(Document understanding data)
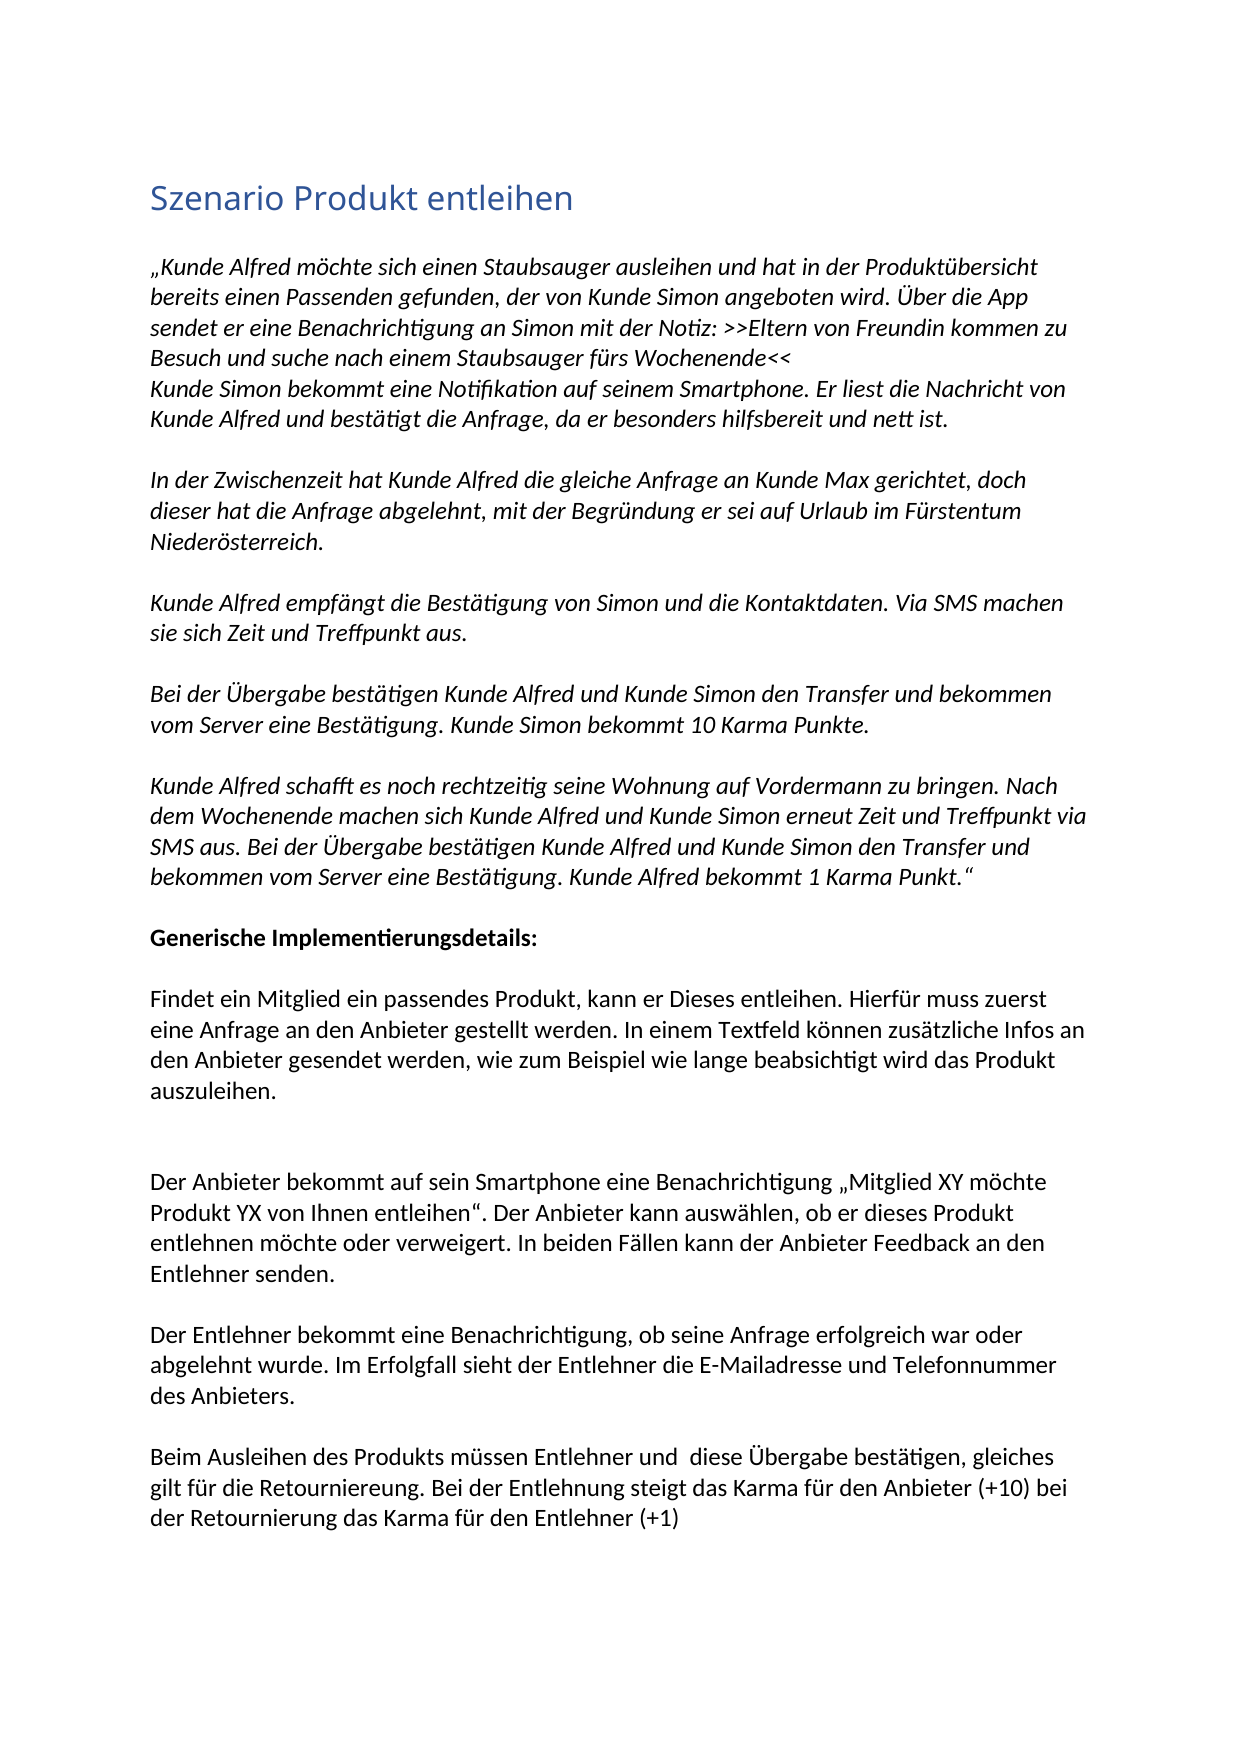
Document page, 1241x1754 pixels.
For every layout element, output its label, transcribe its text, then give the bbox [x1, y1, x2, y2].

subtitle Szenario Produkt entleihen [150, 175, 1090, 220]
text Der bekommt auf sein Smartphone eine Benachrichtigung „Mitglied XY möchte Produkt YX von Ihnen entleihen“. Der kann auswählen, ob er dieses Produkt entlehnen möchte oder verweigert. [150, 1167, 1090, 1289]
text Der Entlehner bekommt eine Benachrichtigung, ob seine Anfrage erfolgreich war oder abgelehnt wurde. Im sieht der Entlehner die E-Mailadresse und Telefonnummer des s. [150, 1319, 1090, 1411]
text Beim Ausleihen des Produkts müssen Entlehner und diese Übergabe bestätigen, gleiches gilt für die Retourniereung. [150, 1441, 1090, 1533]
text Findet ein Mitglied ein passendes Produkt, kann er ieses entleihen. [150, 983, 1090, 1106]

◆ EXERCISE AIM
Your task is to reproduce exactly the lines that begin at the line containing "For every layout" and end at the final line of the data above.

◆ TASK OUTPUT
For every layout element, output its label, transcribe its text, then give the bbox [x1, y1, x2, y2].

subtitle Szenario Produkt entleihen [150, 175, 1090, 220]
text Der bekommt auf sein Smartphone eine Benachrichtigung „Mitglied XY möchte Produkt YX von Ihnen entleihen“. Der kann auswählen, ob er dieses Produkt entlehnen möchte oder verweigert. [150, 1167, 1090, 1289]
text Der Entlehner bekommt eine Benachrichtigung, ob seine Anfrage erfolgreich war oder abgelehnt wurde. Im sieht der Entlehner die E-Mailadresse und Telefonnummer des s. [150, 1319, 1090, 1411]
text Beim Ausleihen des Produkts müssen Entlehner und diese Übergabe bestätigen, gleiches gilt für die Retourniereung. [150, 1441, 1090, 1533]
text Findet ein Mitglied ein passendes Produkt, kann er ieses entleihen. [150, 983, 1090, 1106]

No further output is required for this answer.